(Consigne A)
D'après l'extrait sur Katia Kabanová, à quoi tient en bonne partie la réussite du spectacle ? Répondez en une ou deux phrases.
(Consigne B)
Prolongez l'extrait sur Katia Kabanová en reprenant juste après sa dernière phrase, dans le même ton.

(Extrait)
* * * *

La programmation de l’Opéra de Dijon présente, cette saison, une forte tonalité tchèque et cette production de Katia Kabanová en constitue l’un des temps forts. Laurent Joyeux, directeur de l’institution, en assure la mise en scène : sa passion pour la Mitteleuropa ne s’est jamais démentie depuis un séjour à l’Institut français de Prague. La réussite du spectacle tient pour une large part à l’authenticité de la fibre qui anime chaque protagoniste de ce drame ramassé où s’expriment les conflits émotionnels si caractéristiques de l’âme slave.  
 
Futaie, véranda d’une datcha (habilement éclairée par Jean-Pascal Pracht) : la scénographie actualisée de Damien Caille-Perret, entre ombre et lumière, rappelle l’univers de Tchekhov. Le spectacle prend ensuite une dimension quasi tellurique au moment de l’orage et de la montée des eaux de la Volga où s’enfoncera progressivement Katia à la fin de l’ouvrage. Les costumes années 50 de Céline Perrigon participent de cet univers manichéen où le blanc et le noir s’opposent, comme les affrontements à fleur de peau entre les personnages.

* * * *

Entrées de données

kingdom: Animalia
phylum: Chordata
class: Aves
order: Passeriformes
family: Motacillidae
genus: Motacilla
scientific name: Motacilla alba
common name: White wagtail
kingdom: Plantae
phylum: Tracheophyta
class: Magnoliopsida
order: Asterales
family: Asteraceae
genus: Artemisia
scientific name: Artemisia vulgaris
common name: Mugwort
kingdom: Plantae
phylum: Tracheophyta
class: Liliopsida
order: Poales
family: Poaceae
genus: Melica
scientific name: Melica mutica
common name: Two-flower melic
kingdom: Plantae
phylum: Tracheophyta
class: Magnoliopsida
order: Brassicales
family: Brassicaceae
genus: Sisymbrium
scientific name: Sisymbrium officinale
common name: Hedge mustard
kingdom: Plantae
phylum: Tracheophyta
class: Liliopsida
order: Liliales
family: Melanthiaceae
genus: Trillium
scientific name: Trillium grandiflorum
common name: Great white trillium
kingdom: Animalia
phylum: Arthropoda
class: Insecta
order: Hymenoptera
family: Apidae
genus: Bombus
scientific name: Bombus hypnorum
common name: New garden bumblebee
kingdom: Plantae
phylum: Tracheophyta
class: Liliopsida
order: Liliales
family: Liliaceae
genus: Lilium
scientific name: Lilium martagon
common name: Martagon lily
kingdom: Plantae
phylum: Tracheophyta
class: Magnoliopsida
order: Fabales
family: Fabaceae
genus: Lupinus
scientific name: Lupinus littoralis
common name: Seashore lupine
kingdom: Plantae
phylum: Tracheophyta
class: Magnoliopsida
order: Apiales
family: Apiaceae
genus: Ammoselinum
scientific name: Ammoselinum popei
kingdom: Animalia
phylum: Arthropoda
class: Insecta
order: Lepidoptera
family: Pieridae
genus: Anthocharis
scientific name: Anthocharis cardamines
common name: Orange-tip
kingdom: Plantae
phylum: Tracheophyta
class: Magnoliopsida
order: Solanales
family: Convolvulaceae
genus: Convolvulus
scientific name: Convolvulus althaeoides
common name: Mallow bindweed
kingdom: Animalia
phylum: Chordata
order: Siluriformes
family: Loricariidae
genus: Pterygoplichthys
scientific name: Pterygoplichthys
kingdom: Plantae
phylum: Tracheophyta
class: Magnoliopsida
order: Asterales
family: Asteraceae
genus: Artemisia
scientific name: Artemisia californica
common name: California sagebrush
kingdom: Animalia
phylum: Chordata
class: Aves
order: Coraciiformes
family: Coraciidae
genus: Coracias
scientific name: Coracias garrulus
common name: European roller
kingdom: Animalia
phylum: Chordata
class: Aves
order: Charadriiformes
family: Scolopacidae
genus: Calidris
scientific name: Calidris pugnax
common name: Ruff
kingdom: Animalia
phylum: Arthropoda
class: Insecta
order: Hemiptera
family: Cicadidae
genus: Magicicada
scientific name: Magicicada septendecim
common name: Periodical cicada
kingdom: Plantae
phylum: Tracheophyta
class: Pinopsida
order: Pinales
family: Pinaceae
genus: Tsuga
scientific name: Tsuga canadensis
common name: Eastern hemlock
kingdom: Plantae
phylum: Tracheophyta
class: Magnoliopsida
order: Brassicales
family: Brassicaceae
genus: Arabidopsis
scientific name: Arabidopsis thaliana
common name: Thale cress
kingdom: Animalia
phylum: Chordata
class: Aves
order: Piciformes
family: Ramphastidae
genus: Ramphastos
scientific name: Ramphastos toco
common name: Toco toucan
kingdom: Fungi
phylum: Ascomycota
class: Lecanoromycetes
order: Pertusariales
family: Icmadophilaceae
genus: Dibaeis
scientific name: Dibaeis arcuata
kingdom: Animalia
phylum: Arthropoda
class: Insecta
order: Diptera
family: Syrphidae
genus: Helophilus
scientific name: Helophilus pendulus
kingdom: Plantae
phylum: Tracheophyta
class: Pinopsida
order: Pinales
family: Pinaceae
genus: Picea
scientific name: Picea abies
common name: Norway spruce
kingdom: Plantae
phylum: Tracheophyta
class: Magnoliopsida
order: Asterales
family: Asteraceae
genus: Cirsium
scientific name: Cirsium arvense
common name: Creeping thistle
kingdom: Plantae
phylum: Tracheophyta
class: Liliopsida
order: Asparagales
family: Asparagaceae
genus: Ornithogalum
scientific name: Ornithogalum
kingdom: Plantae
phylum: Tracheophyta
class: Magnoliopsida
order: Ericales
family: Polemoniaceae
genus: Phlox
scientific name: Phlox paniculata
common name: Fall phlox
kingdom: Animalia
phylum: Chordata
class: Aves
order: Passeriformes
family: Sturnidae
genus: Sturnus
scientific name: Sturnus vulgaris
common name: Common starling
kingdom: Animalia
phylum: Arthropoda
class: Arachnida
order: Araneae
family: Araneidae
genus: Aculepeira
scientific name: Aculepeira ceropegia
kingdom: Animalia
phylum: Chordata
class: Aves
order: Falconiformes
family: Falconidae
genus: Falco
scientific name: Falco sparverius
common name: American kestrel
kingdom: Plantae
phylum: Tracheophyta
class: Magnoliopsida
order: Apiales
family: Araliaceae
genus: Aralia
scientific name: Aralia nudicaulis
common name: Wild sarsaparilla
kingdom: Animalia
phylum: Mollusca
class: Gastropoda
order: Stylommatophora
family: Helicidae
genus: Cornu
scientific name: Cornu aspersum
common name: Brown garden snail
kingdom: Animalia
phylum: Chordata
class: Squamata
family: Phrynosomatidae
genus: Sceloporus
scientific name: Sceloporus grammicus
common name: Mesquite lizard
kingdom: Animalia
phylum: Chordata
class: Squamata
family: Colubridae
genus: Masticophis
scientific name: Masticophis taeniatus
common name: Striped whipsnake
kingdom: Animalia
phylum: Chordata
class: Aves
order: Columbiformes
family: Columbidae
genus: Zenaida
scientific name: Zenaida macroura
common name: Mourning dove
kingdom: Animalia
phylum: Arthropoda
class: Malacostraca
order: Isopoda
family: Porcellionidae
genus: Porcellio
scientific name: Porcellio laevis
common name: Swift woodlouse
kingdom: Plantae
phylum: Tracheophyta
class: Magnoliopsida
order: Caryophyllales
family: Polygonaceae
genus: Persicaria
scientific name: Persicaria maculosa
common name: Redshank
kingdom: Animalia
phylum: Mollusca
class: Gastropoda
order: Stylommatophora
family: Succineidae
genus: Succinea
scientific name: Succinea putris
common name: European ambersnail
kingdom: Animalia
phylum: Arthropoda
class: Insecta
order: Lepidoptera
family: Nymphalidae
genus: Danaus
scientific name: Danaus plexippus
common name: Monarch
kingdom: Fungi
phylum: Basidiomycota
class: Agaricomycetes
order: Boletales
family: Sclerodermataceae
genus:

* * * *

(Corrigé A)
La réussite du spectacle tient en bonne partie à l'authenticité de la fibre qui anime chaque protagoniste. Ce drame ramassé exprime les conflits émotionnels si typiques de l'âme slave.

(Corrigé B)
 

© Gilles Abegg

Plateau parfaitement accordé aux intentions de Janáček : la Slovaque Adrea Dankova s’investit dans le rôle-titre avec une simplicité bouleversante et une émotion perceptible jusqu’à son sacrifice ultime. Le Boris d’Alexey Kosarev possède une puissance physique et vocale que contrarie quelque peu sa difficulté à assumer pleinement la théâtralité du personnage.

Tyrannique, mais sans hystérie, Katja Starke propose une Kabanicha d’une violence contenue. La scène freudienne et sadomasochiste où elle fouette son amant, le pervers Dikoj de Krystof Borysiewicz, donne un piment sexuel savamment dosé mais très explicite en un moment de réalisme suggestif.
Tichon, totalement sous la coupe de sa mère, est incarné par Albert Bonnema avec toute la pleutrerie voulue et l’inconsistance qui convient.
 On n’oubliera pas non plus la prestation de Jérôme Billy en Koudriach, instituteur éclairé, et de sa compagne la fine et piquante Varvara de Katarina Hebelkova : timbre profond, généreux, fluide.
A la tête de l’orchestre des Czech Virtuosi, Stefan Veselka rend toute sa saveur à la partition avec un lyrisme qui n’hésite pas à flirter avec celui de Puccini. A la verdeur des bois, aux cuivres acérés, répondent les cordes menées par une baguette engagée et frissonnante de poésie. Un travail d’équipe superbement réalisé et abouti !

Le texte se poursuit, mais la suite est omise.